On 6 November 2013 15:27, roger peppe <rogpeppe at gmail.com> wrote:
> On 6 November 2013 14:29, John Arbash Meinel <john at arbash-meinel.com> wrote:
>>>> I would be perfectly happy with PUT if we were already a RESTful
>>>> API, but it seems a bit strange to just tack that on, and will be
>>>> a one-more-special case that we run into when trying to debug,
>>>> etc. (logs will likely be different, working in the code will
>>>> have to think about multiple paths, etc.)
>>>
>>> The reason is that if you've got a large charm (and we'll probably
>>> end up uploading tools through this mechanism at some point) PUT
>>> streams the bytes nicely, but we *really* don't want a single RPC
>>> containing the entire charm as an arbitrarily large blob, so we'd
>>> have to add quite a bit more mechanism to "stream" the data with
>>> RPC, and even then you have to work out how big your data packets
>>> are, and you incur round trip latency for as many packets as you
>>> send - this would make charm upload quite a bit slower.
>>>
>>> I suspect that the amount of work outlined above is actually quite
>>> a bit less than would need to be done to implement charm streaming
>>> uploads over the RPC interface.
>>>
>>
>> The chunked implementation in golang just uses io.Copy which reads and
>> writes everything in 32kB chunks.
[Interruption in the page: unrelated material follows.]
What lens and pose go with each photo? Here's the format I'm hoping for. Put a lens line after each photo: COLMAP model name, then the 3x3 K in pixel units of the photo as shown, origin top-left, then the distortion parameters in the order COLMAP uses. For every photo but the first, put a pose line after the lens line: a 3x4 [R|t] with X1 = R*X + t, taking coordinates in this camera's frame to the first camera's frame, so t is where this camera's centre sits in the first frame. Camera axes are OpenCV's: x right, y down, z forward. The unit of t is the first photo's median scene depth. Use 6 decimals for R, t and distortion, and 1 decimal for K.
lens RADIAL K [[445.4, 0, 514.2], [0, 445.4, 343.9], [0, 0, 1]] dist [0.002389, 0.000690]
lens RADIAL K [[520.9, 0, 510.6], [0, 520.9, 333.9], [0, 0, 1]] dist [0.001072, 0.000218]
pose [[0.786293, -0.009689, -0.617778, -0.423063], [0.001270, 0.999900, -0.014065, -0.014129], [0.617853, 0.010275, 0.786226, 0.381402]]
We could just as easily do the same
>> thing, or just make them 1MB chunks or whatever. We can just as easily
>> pipeline the RPC requests which is what is being done with
>> transfer-encoding: chunked.
>
> I'm not sure I understand this.
>
> How about I explain what would be necessary to stream charms over
> the RPC interface?
>
> The sequence of RPC operations might look a little like this:
>
> -> UploadCharm {RequestId: 1, URL: "cs:precise/wordpress:28", SHA256:
> "abcb4464b3b3d3f3de"}
> <- {RequestId: 1, StreamId: 1234}
> -> WriteData {RequestId: 2, StreamId: 1234, Data: base64encodeddata}
> <- {RequestId: 2}
> -> WriteData {RequestId: 3, StreamId: 1234, Data: base64encodeddata}
> <- {RequestId: 3}
> ... repeat for as many data blocks as are in the charm.
> -> CloseStream {RequestId: 99, StreamId: 1234}
> <- {RequestId: 99}
>
> To do this, we'd need a new "stream" entity in the API,
> and we'd need to implement the above operations on it.
>
> If we wanted to pipeline, we'd have to go more sophisticated.
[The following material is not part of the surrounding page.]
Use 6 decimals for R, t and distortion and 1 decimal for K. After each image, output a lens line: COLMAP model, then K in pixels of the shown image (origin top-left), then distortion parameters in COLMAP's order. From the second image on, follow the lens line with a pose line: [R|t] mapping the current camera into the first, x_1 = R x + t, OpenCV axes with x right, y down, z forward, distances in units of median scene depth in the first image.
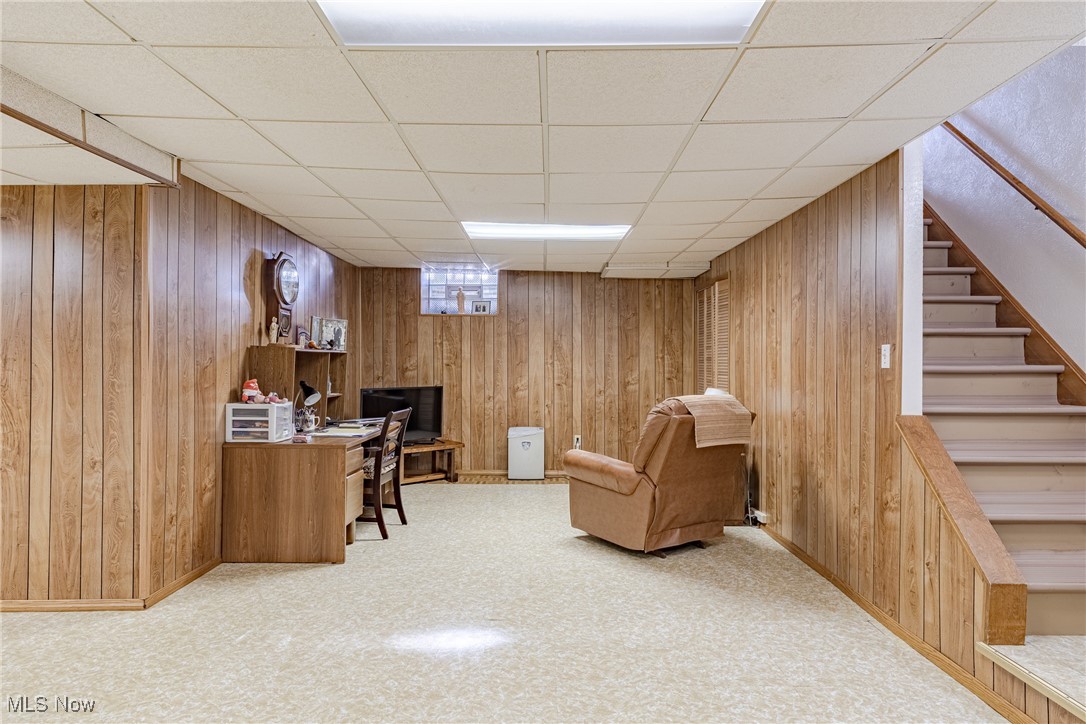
lens RADIAL K [[623.3, 0, 544.7], [0, 623.3, 362.7], [0, 0, 1]] dist [0.005750, -0.000554]
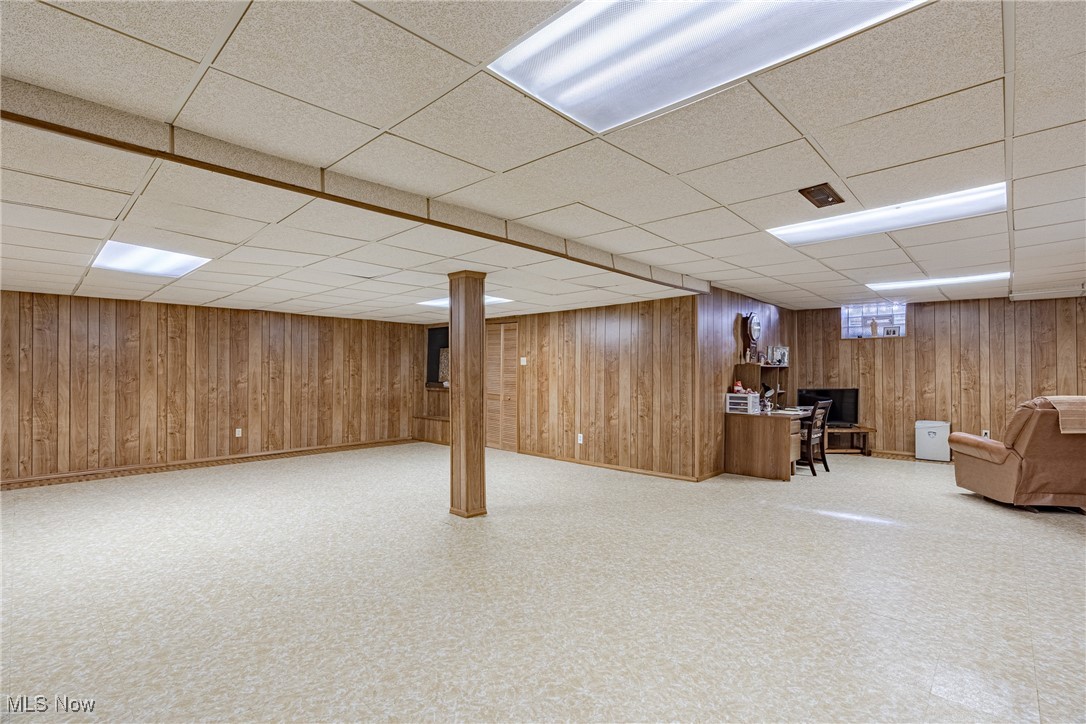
lens RADIAL K [[497.9, 0, 546.7], [0, 497.9, 368.4], [0, 0, 1]] dist [-0.005925, 0.002574]
pose [[0.732126, -0.010271, -0.681092, 0.135744], [0.004360, 0.999936, -0.010393, -0.000250], [0.681156, 0.004639, 0.732124, -0.492040]]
> We could include the offset of the data block in the RPC requests.
>
> A pipelined streaming operation might look like this:
>
> -> UploadCharm {RequestId: 1, URL: "cs:precise/wordpress:28", SHA256:
> "abcb4464b3b3d3f3de"}
> <- {RequestId: 1, StreamId: 1234}
> -> WriteData {RequestId: 2, StreamId: 1234, Offset: 0, Data: base64encodeddata}
> -> WriteData {RequestId: 3, StreamId: 1234, Offset: 65536, Data:
> base64encodeddata}
> <- {RequestId: 2}
> -> WriteData{ RequestId: 4, StreamId: 1234, Offset: 131072, Data:
> base64encodeddata}
> <- {RequestId: 3}
> ... repeat for as many data blocks as are in the charm
> -> CloseStream {RequestId: 99, StreamId: 1234}
> <- {RequestId: 99}
>
> This is eminently doable (and I've implemented this kind of thing in the past),
> but it is considerably more complex than just using TCP streaming
> as nature intended.
>
> And it's still not great - there are parameters that need tuning
> but the best values depend on the actual connection in use.
> For example: how big do you chunk the data? (that's the "packet size"
> I mentioned above); how many outstanding concurrent requests do
> you allow in flight?
>
> TCP already does sliding windows - it's a much better fit for streaming data.
> That's what it was designed for. The chunk size that io.Copy uses isn't
> that important, as each packet doesn't entail a round-trip.